Come nasce quest’idea?
«È un progetto complesso che riguarda due soggetti: la Callas e me, oltre all’esperienza che abbiamo condiviso: morire per amore. Lei è morta davvero di crepacuore, il mio cuore invece è stato spezzato molte volte, non sono morta, ma ho sofferto. Ho questo tema nella mente e nel cuore da quasi trent’anni. Il finale nell’opera lirica prevede sempre la morte in scena».
Come ha costruito l’opera, fatta di specchi e di “mise en abîme”?
«Parto sempre dalla mia esperienza personale per andare poi oltre. Il progetto Callas è quello che mi ha preso più tempo. La prima idea risale al 1989. Inizialmente volevo farne un film, poi pensai a un libro e quindi a un’installazione video.
Alla fine il direttore dell’Opera di Monaco, Nikolaus Bachler, mi ha suggerito di farne un’opera e in effetti così ho potuto concepire e realizzare un’installazione multimediale con filmati, canto, performance riuniti insieme. Si tratta del lavoro più complesso che io abbia mai realizzato, la mia prima opera lirica. Per me davvero un debutto».
Si ha l’impressione che “Le 7 morti” segni un nuovo inizio nel mondo della lirica.
«Le opere liriche durano anche 4 o 5 ore e la mia solo un’ora e 31 minuti, perché si muore velocemente e perché le scene del trapasso nella lirica sono molto più brevi del resto. Al tempo stesso io smonto la struttura operistica classica per costruirne una nuova.

Coordinate dei punti chiave della posa
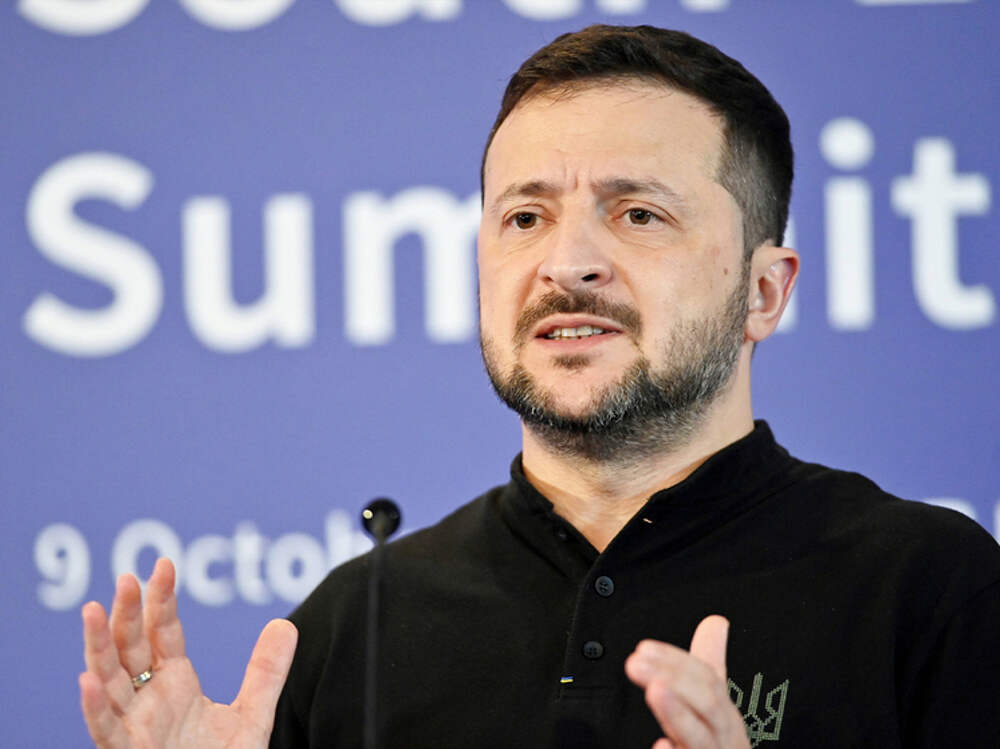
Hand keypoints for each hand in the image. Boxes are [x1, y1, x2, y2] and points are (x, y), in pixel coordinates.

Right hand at [80, 557, 297, 748]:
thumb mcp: (252, 715)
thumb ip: (266, 671)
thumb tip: (285, 623)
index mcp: (175, 685)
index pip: (164, 633)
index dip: (162, 600)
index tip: (163, 565)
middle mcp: (149, 702)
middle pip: (131, 649)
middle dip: (128, 614)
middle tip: (128, 577)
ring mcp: (135, 729)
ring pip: (108, 682)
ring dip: (97, 648)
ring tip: (93, 610)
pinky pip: (106, 731)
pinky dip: (95, 707)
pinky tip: (87, 680)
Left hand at [625, 615, 748, 748]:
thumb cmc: (721, 748)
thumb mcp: (716, 704)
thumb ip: (711, 663)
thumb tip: (715, 622)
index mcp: (723, 715)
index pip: (706, 679)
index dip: (675, 660)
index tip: (643, 648)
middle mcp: (723, 738)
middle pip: (707, 703)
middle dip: (675, 678)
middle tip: (636, 662)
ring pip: (700, 738)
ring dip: (679, 713)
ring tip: (656, 690)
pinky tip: (660, 746)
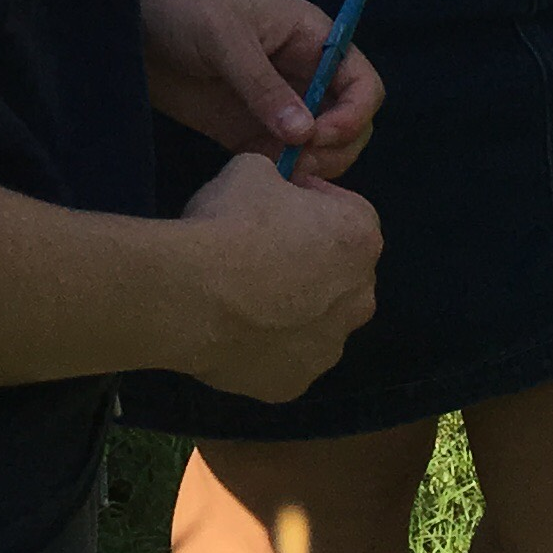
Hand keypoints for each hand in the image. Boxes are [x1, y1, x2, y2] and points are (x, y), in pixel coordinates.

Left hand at [132, 0, 383, 181]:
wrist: (130, 16)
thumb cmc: (184, 5)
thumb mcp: (225, 38)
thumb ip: (263, 86)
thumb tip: (305, 134)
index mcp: (312, 38)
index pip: (361, 81)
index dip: (354, 113)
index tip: (322, 135)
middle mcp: (304, 74)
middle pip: (349, 123)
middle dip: (335, 148)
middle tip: (296, 161)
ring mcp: (276, 105)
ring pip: (320, 148)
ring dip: (310, 167)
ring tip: (277, 173)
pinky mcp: (246, 130)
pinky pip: (281, 161)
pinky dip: (281, 177)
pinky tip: (262, 184)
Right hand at [173, 154, 381, 402]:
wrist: (193, 295)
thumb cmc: (232, 224)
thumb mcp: (254, 169)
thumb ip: (279, 180)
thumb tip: (276, 192)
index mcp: (359, 238)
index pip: (350, 213)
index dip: (314, 203)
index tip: (281, 203)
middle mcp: (358, 298)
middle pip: (343, 273)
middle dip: (313, 261)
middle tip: (265, 251)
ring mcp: (328, 348)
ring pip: (319, 322)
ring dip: (296, 308)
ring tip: (247, 295)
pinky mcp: (294, 384)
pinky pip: (288, 357)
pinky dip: (270, 345)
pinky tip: (238, 329)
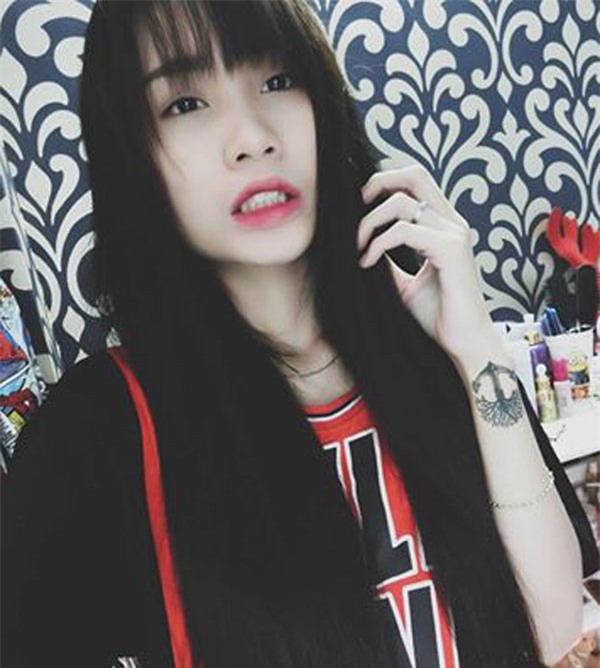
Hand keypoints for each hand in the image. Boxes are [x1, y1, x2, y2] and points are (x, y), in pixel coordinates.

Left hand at [357, 164, 495, 362]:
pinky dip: (378, 243)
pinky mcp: (451, 251)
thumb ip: (388, 262)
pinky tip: (367, 262)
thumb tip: (362, 248)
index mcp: (444, 226)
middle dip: (377, 183)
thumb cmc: (439, 316)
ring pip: (402, 203)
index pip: (415, 182)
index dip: (383, 184)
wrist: (464, 343)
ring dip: (370, 222)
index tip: (358, 210)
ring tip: (359, 248)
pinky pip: (405, 231)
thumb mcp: (404, 284)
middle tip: (355, 211)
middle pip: (414, 175)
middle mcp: (452, 224)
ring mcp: (454, 235)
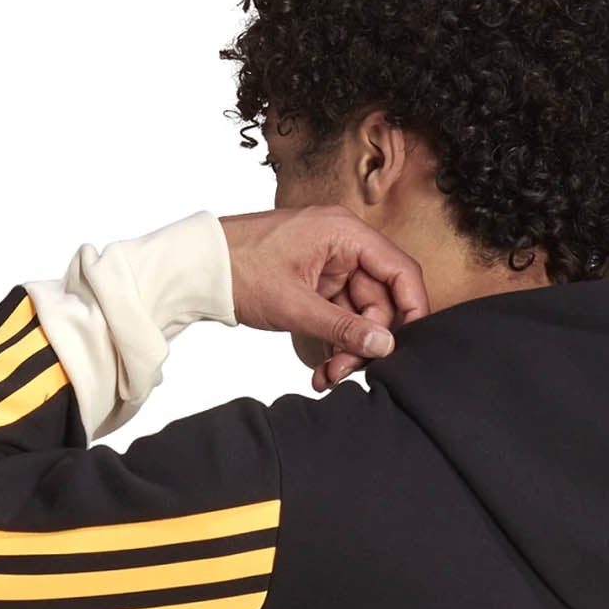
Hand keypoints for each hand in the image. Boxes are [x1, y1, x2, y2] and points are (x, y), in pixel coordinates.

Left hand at [220, 206, 430, 390]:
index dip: (412, 309)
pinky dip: (332, 342)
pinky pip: (338, 317)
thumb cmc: (238, 269)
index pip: (399, 270)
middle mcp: (342, 245)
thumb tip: (384, 346)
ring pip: (358, 314)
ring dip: (347, 349)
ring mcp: (329, 265)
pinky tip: (320, 368)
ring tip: (327, 375)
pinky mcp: (315, 284)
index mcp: (344, 233)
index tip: (410, 344)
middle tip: (346, 371)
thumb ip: (344, 328)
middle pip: (379, 300)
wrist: (196, 268)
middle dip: (365, 341)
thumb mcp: (295, 305)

Attività richieste:
1. Rispondi a queste domande sul testo in esame:
(a) A che anno risale la prima idea del progetto Callas?
(b) Chi ha suggerito di trasformare il progetto in un'opera?
(c) Quanto dura "Le 7 morti"?
2. Secondo il testo in esame, perché "Le 7 morti" dura molto meno di altre opere liriche? Spiegalo in una o due frasi.
Per rispondere basta il testo, senza ricorrere ai record.

Risposte alle attività:
1.
(a) Al 1989.
(b) Nikolaus Bachler, direttore dell'Opera di Monaco.
(c) Un'ora e 31 minuti.

2. Dura solo un'ora e 31 minuti perché si muore velocemente. Inoltre, nella lirica, le scene del trapasso sono molto più brevi del resto.